There were days I thought I’d just made this all up, like a waking dream, but then I’d turn around to find Dirk talking quietly to Shorty. My cat could see him. Spiders were attracted to him. So was Tessa, my brother’s service dog, although Tessa had learned early on not to try to lick Dirk’s face or his fingers. Animals—or people—who touched him accidentally ended up with a disconcerting pins-and-needles feeling, and if they made the mistake of colliding with him, it could leave them disoriented or, even worse, flat on the floor, for quite some time.

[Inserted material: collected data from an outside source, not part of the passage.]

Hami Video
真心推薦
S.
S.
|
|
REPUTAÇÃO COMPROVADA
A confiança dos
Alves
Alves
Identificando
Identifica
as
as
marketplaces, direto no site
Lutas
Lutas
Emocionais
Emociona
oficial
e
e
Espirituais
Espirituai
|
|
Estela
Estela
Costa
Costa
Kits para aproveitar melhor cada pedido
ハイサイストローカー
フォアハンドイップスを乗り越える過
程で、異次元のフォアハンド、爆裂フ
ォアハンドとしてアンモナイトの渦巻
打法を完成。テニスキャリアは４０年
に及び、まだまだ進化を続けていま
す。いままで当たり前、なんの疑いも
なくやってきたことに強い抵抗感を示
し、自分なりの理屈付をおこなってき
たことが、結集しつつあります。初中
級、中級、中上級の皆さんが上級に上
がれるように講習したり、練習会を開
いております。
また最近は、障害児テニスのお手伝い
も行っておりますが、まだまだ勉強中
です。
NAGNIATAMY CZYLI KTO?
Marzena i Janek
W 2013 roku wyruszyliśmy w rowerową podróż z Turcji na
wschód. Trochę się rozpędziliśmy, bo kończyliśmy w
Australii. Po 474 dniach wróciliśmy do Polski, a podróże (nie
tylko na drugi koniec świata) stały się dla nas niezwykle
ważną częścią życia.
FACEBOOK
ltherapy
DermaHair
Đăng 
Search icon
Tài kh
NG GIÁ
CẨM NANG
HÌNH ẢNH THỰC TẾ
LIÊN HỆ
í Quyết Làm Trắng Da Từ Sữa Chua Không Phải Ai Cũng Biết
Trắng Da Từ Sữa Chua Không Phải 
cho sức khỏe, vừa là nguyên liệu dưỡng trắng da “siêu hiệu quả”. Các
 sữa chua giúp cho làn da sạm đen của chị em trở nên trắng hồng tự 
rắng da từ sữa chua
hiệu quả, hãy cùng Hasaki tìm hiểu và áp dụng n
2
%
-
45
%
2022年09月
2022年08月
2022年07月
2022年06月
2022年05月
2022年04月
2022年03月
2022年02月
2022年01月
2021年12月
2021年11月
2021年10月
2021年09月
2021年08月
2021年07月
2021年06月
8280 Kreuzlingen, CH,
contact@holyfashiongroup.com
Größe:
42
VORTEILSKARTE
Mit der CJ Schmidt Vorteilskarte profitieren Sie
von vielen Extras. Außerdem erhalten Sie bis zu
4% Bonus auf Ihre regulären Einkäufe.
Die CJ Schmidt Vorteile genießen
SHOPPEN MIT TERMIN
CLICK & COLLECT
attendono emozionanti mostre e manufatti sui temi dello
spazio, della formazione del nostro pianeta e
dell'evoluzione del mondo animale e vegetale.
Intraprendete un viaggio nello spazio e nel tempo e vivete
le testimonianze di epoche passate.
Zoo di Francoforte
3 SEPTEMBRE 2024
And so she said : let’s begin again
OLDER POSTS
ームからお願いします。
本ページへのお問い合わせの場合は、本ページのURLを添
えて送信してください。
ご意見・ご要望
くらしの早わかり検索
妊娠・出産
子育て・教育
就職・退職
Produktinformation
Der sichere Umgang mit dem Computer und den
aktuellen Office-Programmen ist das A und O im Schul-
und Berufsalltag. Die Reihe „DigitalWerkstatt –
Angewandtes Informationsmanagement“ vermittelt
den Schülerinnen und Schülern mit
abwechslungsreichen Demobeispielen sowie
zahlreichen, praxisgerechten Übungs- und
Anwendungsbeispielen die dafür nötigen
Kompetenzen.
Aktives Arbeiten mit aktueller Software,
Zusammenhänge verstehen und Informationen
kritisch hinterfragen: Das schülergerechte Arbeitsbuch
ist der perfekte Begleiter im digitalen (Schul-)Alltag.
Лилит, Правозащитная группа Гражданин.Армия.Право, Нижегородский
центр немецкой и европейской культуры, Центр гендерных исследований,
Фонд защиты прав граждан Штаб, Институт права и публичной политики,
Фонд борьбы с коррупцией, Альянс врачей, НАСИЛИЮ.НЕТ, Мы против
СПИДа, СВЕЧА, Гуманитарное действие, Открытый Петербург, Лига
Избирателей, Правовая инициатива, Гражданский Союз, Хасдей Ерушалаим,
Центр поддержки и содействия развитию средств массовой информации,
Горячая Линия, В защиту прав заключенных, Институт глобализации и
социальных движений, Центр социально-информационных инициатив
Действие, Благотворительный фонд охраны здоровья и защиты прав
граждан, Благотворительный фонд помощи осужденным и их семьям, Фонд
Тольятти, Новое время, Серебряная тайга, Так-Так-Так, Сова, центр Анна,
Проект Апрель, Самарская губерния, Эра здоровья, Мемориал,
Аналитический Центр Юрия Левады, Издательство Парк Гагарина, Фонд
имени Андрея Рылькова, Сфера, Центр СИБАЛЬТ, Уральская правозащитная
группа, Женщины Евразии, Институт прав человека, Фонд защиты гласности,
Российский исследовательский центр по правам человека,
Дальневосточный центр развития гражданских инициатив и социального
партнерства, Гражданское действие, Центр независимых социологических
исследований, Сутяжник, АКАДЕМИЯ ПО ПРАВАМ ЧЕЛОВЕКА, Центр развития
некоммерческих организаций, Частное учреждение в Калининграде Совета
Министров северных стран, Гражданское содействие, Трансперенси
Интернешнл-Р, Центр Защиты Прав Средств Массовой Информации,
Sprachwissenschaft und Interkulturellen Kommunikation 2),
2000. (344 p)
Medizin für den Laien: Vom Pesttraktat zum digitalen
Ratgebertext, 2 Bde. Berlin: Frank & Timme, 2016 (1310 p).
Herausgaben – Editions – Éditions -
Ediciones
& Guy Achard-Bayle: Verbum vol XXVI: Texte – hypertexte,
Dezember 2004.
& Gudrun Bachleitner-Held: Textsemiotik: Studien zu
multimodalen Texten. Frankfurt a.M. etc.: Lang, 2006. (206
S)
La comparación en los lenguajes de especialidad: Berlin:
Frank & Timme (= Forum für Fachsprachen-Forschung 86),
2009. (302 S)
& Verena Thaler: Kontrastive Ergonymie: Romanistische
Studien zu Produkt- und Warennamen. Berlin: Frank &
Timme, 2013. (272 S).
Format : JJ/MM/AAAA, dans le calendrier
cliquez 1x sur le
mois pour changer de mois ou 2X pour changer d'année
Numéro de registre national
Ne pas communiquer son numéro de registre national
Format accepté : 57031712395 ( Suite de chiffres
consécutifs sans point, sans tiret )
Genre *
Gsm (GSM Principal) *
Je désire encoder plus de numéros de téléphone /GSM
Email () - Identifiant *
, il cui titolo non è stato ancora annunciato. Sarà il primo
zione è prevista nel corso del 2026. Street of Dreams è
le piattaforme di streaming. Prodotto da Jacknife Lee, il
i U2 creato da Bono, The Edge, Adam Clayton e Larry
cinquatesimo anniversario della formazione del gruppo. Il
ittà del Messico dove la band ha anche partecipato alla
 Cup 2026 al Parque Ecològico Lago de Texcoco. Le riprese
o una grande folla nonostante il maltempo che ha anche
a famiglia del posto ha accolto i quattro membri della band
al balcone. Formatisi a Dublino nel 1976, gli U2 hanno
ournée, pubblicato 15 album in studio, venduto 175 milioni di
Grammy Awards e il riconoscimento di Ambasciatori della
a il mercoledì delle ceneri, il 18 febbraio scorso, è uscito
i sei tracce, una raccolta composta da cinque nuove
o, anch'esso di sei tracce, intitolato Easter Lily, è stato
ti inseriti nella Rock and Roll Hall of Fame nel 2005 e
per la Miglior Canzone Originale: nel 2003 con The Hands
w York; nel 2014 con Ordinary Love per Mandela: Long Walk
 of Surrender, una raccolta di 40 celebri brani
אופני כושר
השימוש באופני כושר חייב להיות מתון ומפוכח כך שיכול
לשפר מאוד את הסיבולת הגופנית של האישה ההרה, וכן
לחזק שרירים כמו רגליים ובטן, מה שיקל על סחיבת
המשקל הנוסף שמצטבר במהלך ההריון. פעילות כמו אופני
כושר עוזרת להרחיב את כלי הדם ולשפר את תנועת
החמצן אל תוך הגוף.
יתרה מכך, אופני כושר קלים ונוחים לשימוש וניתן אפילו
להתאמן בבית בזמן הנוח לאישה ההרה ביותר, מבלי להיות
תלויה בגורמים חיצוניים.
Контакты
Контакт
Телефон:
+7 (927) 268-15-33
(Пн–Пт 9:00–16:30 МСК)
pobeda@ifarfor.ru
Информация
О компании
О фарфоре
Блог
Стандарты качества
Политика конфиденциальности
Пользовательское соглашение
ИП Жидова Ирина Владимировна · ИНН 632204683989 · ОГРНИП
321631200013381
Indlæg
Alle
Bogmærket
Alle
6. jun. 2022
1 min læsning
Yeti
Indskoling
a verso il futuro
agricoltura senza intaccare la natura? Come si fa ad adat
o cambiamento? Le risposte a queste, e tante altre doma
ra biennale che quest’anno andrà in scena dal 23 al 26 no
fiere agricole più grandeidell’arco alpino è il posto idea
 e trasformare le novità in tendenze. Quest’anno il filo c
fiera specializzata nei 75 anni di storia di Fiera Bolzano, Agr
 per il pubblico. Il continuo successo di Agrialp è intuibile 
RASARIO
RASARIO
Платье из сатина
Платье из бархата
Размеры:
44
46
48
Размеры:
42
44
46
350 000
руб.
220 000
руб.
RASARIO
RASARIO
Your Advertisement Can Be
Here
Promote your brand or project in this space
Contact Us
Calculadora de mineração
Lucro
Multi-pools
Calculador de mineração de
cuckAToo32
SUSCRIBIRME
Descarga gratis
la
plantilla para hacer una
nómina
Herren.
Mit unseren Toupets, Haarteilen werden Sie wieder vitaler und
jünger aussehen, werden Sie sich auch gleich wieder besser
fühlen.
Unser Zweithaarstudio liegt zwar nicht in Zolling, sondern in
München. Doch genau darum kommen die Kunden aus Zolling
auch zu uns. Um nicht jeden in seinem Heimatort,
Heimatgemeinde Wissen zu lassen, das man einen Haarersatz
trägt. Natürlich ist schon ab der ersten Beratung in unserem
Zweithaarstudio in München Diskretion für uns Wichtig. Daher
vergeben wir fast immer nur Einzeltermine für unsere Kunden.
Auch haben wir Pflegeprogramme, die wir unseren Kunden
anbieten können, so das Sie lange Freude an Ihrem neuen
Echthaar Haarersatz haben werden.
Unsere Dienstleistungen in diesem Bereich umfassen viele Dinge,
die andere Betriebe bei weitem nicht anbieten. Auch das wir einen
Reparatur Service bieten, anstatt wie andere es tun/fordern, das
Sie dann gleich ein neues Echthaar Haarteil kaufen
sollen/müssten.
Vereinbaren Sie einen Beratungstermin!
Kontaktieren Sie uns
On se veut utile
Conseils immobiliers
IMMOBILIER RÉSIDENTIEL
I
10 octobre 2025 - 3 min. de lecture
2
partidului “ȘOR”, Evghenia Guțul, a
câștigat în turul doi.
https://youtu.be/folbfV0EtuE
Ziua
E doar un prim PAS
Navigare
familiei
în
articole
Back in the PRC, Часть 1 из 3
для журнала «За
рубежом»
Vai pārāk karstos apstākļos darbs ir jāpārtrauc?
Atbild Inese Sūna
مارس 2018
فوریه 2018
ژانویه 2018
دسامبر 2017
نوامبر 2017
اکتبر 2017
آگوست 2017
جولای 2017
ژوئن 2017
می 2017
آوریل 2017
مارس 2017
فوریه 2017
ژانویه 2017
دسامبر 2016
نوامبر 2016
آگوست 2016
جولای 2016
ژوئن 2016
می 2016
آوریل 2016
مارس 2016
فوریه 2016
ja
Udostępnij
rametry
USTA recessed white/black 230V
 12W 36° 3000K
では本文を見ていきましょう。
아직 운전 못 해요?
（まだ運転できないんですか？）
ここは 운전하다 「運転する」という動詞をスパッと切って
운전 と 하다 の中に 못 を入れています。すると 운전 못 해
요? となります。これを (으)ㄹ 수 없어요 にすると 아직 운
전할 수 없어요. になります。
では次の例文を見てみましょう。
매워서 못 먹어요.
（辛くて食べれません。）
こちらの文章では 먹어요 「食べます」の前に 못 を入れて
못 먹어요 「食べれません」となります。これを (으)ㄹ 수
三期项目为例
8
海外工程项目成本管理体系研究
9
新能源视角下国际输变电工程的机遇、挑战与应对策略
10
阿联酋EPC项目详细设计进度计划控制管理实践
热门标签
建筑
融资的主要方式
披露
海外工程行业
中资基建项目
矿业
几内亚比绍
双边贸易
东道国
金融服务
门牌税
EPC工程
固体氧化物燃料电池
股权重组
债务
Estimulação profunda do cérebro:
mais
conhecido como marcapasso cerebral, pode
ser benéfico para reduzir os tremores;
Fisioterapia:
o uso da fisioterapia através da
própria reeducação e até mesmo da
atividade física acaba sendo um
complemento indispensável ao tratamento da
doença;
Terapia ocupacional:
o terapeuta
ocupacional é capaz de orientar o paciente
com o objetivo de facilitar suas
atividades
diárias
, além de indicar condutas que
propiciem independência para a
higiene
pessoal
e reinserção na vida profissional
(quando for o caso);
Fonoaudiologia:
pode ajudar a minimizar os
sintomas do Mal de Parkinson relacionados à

But I’d learned all of this slowly, over the past four months. The basic truth was that, somehow or other, the shawl had found its way to me, a twenty-first-century woman with a penchant for all things Scottish. This 653-years-dead Scot came along with it. If I folded the shawl and set it aside, Dirk disappeared. Where he went I didn’t know, and he didn’t, either. He’d tried to describe it, but spoken language just didn’t come close.